Due to my experience as a Test Lead coupled with my SME credentials in the ServiceNow space Methods deployed me onto the HMCTS account where we are providing Service Management services to the Digital Change Directorate. HMCTS had deployed ServiceNow approximately two years before Methods’ arrival and had a strong team of developers in place, but it was clear that the structure to deliver quality and stability whilst remaining AGILE was, not yet fully formed.  The testing capability in house was an area that could particularly benefit from some growth. I’ve always said that even the best developers in the world will introduce bugs if they don’t have a solid testing framework around them. Quality developers were working constantly, but the testing structure needed some work in order to support them.

We had to hit the ground running.

The first thing we did was to evaluate the speed of the ServiceNow development releases. It was decided that instead of a basic weekly release, a release cycle would take four weeks – overlapping with the next cycle to ensure that new functionality could still hit production every two weeks. More importantly this meant that there was time for a test framework to ensure that quality of the development and the stability of the production environment.

Without a test team at hand, testing activities would have to be distributed and responsibility taken by the process areas involved for checking that their requirements had been fulfilled and were working correctly in a pre-production environment before moving to production.
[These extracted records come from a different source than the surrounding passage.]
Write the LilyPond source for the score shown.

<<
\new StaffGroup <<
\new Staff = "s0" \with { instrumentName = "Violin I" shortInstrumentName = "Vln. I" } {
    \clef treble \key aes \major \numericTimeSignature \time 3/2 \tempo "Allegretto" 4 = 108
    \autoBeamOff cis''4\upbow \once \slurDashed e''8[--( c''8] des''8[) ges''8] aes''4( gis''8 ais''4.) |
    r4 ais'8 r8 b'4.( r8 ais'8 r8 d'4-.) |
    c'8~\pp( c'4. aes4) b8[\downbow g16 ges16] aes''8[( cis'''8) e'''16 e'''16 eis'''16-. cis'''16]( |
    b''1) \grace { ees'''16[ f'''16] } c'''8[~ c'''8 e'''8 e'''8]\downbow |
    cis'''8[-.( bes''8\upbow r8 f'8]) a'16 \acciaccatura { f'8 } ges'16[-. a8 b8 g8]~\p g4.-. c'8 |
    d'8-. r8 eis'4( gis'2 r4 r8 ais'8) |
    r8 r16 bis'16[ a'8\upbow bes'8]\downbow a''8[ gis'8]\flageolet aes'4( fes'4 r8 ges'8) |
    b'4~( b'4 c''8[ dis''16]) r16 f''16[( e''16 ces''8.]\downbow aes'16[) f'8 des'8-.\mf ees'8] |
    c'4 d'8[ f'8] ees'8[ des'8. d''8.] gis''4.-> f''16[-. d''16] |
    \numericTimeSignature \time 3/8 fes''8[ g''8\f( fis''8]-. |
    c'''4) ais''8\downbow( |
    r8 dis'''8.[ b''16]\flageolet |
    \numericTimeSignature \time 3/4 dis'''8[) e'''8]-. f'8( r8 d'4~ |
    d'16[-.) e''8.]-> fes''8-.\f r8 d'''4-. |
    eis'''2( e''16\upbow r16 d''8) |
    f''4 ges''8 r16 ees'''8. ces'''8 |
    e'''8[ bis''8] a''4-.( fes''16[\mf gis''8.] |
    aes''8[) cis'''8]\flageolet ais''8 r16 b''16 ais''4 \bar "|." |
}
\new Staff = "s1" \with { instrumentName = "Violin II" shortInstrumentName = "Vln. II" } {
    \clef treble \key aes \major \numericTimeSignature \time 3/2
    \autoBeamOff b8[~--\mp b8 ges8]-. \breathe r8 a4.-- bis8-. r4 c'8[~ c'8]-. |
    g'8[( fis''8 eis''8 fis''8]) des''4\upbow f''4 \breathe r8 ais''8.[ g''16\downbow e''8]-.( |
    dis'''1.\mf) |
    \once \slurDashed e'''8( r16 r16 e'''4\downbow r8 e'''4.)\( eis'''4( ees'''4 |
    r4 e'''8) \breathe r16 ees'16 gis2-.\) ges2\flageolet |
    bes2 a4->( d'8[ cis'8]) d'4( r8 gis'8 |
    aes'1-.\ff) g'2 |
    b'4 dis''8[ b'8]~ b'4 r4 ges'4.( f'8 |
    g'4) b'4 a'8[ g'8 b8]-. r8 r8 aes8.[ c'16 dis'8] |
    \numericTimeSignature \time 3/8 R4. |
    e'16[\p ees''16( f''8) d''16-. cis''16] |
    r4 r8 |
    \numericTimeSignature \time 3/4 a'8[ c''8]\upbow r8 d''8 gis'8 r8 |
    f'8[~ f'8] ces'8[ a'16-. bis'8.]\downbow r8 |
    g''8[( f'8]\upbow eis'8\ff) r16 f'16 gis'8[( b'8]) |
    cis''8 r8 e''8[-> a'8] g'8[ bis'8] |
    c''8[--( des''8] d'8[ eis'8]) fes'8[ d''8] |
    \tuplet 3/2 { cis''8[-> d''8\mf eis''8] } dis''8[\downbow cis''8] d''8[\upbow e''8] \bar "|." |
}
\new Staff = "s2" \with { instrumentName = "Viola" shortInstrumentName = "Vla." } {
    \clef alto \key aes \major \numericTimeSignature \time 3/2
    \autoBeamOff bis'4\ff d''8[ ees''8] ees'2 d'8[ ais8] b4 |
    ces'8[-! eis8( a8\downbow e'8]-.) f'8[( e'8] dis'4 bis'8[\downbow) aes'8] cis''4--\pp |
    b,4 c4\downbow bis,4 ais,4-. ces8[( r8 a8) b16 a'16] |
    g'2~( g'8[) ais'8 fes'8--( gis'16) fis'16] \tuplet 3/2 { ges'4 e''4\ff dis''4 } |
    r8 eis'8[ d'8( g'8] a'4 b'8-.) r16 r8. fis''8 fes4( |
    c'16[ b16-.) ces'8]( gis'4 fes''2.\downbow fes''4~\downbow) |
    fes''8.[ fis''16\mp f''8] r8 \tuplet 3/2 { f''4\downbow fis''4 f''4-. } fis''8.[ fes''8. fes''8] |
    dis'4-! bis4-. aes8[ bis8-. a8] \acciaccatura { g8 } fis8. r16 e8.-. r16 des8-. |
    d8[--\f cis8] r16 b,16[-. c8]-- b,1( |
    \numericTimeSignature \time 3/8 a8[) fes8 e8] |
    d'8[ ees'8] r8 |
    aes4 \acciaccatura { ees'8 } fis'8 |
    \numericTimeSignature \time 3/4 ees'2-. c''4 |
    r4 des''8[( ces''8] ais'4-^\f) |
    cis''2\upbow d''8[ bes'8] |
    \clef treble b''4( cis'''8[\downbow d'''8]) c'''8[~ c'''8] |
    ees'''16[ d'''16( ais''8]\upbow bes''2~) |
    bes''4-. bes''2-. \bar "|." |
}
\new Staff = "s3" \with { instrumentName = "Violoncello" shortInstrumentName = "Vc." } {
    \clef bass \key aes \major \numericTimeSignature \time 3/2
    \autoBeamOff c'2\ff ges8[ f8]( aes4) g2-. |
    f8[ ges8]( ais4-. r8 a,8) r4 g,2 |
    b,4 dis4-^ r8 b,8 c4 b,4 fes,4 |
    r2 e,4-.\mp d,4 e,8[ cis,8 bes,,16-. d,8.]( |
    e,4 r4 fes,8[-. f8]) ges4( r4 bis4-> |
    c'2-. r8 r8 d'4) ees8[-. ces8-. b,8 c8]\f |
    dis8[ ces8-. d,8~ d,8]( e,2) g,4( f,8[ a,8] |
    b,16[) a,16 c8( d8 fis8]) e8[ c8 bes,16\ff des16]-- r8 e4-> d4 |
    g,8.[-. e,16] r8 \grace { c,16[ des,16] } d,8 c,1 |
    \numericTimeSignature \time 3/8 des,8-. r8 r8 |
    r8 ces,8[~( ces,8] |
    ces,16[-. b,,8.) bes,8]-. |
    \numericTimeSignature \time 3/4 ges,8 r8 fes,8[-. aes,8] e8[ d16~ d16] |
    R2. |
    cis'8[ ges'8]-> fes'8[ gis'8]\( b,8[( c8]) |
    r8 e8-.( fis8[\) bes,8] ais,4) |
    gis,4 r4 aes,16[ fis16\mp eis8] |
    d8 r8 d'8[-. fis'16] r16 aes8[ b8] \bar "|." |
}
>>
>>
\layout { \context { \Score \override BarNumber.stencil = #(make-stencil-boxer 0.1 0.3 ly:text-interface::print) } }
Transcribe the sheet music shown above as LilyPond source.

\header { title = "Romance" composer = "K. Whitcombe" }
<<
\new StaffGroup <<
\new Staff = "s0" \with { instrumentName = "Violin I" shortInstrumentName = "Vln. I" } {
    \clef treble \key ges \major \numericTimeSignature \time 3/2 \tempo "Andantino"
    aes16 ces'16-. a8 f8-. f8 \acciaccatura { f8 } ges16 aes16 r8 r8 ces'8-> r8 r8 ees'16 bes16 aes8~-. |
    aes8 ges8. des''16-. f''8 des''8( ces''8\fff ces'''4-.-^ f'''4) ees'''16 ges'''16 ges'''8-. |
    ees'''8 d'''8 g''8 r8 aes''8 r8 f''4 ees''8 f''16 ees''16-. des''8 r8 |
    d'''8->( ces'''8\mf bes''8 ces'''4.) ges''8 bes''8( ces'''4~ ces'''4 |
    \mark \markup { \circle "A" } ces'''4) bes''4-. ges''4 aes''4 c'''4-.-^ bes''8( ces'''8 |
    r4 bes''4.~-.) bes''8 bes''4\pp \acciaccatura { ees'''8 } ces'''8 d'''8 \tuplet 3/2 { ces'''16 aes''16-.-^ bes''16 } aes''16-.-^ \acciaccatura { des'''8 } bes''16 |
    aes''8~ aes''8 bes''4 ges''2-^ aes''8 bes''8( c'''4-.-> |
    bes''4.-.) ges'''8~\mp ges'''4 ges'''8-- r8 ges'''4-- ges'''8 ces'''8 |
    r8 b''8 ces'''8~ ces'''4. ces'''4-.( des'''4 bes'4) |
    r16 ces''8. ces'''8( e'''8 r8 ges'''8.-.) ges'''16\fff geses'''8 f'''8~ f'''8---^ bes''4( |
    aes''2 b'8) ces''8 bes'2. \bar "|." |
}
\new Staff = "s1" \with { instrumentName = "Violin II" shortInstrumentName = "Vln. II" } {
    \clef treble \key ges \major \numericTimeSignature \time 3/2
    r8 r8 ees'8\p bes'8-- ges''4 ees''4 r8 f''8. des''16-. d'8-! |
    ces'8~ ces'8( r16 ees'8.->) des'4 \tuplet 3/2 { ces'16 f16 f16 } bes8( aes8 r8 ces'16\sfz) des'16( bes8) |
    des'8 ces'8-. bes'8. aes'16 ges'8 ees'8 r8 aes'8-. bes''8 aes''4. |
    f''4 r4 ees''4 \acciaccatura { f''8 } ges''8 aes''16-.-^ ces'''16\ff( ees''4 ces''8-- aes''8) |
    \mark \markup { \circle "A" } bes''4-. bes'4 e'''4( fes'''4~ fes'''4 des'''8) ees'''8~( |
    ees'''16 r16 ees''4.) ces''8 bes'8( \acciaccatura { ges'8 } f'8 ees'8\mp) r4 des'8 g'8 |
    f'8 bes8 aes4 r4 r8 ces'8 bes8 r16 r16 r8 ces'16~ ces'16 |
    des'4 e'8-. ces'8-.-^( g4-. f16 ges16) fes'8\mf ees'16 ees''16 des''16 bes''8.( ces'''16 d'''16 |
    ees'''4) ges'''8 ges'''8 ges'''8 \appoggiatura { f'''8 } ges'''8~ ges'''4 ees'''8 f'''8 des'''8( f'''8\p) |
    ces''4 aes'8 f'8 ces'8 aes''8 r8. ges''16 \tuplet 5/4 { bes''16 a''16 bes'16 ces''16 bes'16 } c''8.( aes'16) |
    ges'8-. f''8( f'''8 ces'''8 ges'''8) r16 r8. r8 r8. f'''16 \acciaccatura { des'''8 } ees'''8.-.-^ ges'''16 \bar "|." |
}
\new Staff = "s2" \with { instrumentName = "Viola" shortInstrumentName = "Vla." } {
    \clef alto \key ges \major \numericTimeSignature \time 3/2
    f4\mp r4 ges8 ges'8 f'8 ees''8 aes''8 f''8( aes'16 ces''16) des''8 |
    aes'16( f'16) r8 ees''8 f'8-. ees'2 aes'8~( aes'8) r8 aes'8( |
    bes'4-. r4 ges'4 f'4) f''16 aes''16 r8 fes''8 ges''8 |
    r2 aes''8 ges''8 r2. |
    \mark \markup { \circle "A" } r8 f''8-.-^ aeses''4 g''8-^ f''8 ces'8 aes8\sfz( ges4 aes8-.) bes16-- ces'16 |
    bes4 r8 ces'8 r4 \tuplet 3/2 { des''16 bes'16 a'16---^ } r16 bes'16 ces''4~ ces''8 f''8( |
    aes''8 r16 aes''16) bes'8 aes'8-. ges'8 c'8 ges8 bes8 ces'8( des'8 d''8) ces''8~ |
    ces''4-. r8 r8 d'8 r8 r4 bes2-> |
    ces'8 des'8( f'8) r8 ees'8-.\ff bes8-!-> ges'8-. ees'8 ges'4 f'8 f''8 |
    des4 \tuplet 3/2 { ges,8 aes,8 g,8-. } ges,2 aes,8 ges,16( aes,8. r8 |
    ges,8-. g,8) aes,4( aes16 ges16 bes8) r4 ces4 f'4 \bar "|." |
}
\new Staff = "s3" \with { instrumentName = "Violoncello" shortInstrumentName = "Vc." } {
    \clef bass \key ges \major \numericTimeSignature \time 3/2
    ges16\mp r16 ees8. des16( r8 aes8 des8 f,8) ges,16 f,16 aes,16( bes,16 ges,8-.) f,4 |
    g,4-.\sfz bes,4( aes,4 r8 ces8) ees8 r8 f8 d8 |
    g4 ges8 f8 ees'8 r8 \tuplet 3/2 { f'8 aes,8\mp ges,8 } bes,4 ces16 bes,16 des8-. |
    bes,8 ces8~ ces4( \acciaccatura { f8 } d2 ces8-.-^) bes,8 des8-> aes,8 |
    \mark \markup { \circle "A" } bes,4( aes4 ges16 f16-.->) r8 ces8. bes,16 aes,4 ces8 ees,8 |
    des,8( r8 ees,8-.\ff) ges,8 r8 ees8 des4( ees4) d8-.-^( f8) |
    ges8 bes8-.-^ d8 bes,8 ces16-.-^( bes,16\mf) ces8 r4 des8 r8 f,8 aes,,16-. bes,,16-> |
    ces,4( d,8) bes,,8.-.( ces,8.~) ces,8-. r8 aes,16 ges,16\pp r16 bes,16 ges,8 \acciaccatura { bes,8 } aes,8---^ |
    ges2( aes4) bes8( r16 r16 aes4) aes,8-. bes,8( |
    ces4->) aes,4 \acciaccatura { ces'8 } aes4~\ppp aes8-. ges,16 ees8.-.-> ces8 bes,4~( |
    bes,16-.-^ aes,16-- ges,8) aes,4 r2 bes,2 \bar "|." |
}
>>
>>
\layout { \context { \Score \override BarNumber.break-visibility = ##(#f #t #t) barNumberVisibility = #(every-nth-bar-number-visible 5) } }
I would evaluate the requirements, get a show-and-tell from the developers, decide on the level of testing needed and write the test scripts. The process owners would run the scripts, and report on any defects which would then be passed back to the developers to be fixed before retesting was passed back to the process owners.

It is a simple process, yet required buy-in from the process owners who had never had to have this level of involvement before. However, it took only two releases before the stakeholders were on board –

they soon realised their level of input was valued more, they had a greater view of development in the pipeline and most importantly they got their requirements delivered with zero defects. Great news for the service desk too!

As time moves on and we are taking on bigger and bigger pieces of development for HMCTS, the level of testing and governance needed grows. Before embarking on the first big ServiceNow upgrade for HMCTS, from Istanbul to Kingston, I found it imperative to write regression scripts to cover each of the platform’s core modules. This was doubly important as we went above and beyond our statement of work and also completed an extensive overhaul of the Change Management module at the same time.

Smoothest go-live ever

The regression testing proved vital, weeding out many defects in the pre-production environment, none of which hit production – meaning we had a smoothest go-live I’ve ever known. Credit goes to all the Methods team members involved in executing my regression scripts, finding the defects Kingston brought about in the configuration and to the developers who fixed these defects quickly and on the first attempt.

At this moment in time we are overhauling the Service Hierarchy of HMCTS’ ServiceNow build, something that is at the very core of the workings and if not done with due care could be disastrous.